Section du document —

..............................

Résumé de la décision
L'arrêt rendu par la Cour d'appel d'Orléans le 16 novembre 2022 porte sur un appel interjeté par Madame [K] [R], épouse [B], et Monsieur [I] [B] contre un jugement du juge des contentieux de la protection du Tribunal Judiciaire d'Orléans, en date du 3 février 2022, relatif à leur situation de surendettement. Le tribunal a initialement établi un plan de rééchelonnement des dettes sur 44 mois avec des mensualités de 1127,14 €, ce que les appelants contestaient. La cour confirme le jugement de première instance, rejetant l'appel des époux [B], car les éléments avancés en appel n'apportent pas de preuve suffisante pour modifier les conclusions du premier juge.
Arguments pertinents
1. Évaluation des ressources et des charges : Le jugement initial a évalué correctement les ressources des appelants, qui s'élevaient à 3837,30 €, contre des charges de 2696,70 €.
- La cour a noté que "le calcul des salaires ne prend pas en compte certaines primes et les 13e mois, faute de précisions figurant sur les bulletins de salaire apportés par les parties".
2. Absence de preuves nouvelles : Les appelants ont soutenu que la fermeture de l'entreprise de Monsieur [I] [B] et la réduction de ses revenus n'avaient pas été prises en compte.
- Cependant, la cour a considéré que "les éléments apportés aux débats en cause d'appel ne font apparaître aucun élément nouveau".
Interprétations et citations légales
1. Applicabilité du Code de la consommation : La décision s'appuie sur le cadre légal du surendettement fixé par le Code de la consommation. La procédure en matière de surendettement est régie par les articles spécifiant les droits et obligations des débiteurs en situation de difficulté financière.
- Code de la consommation - Article L733-1 définit les conditions dans lesquelles un débiteur peut solliciter un plan de redressement.

..............................

Matériel fourni —
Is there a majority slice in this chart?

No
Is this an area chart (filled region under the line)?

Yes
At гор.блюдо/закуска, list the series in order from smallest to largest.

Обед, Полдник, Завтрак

..............................

Extrayez la section du document dans son intégralité, sans y changer un mot.

Résumé de la décision
L'arrêt rendu par la Cour d'appel d'Orléans le 16 novembre 2022 porte sur un appel interjeté par Madame [K] [R], épouse [B], et Monsieur [I] [B] contre un jugement du juge des contentieux de la protection du Tribunal Judiciaire d'Orléans, en date du 3 février 2022, relatif à leur situation de surendettement. Le tribunal a initialement établi un plan de rééchelonnement des dettes sur 44 mois avec des mensualités de 1127,14 €, ce que les appelants contestaient. La cour confirme le jugement de première instance, rejetant l'appel des époux [B], car les éléments avancés en appel n'apportent pas de preuve suffisante pour modifier les conclusions du premier juge.
Arguments pertinents
1. Évaluation des ressources et des charges : Le jugement initial a évalué correctement les ressources des appelants, qui s'élevaient à 3837,30 €, contre des charges de 2696,70 €.
- La cour a noté que "le calcul des salaires ne prend pas en compte certaines primes et les 13e mois, faute de précisions figurant sur les bulletins de salaire apportés par les parties".
2. Absence de preuves nouvelles : Les appelants ont soutenu que la fermeture de l'entreprise de Monsieur [I] [B] et la réduction de ses revenus n'avaient pas été prises en compte.
- Cependant, la cour a considéré que "les éléments apportés aux débats en cause d'appel ne font apparaître aucun élément nouveau".
Interprétations et citations légales
1. Applicabilité du Code de la consommation : La décision s'appuie sur le cadre légal du surendettement fixé par le Code de la consommation. La procédure en matière de surendettement est régie par les articles spécifiant les droits et obligations des débiteurs en situation de difficulté financière.
- Code de la consommation - Article L733-1 définit les conditions dans lesquelles un débiteur peut solliciter un plan de redressement.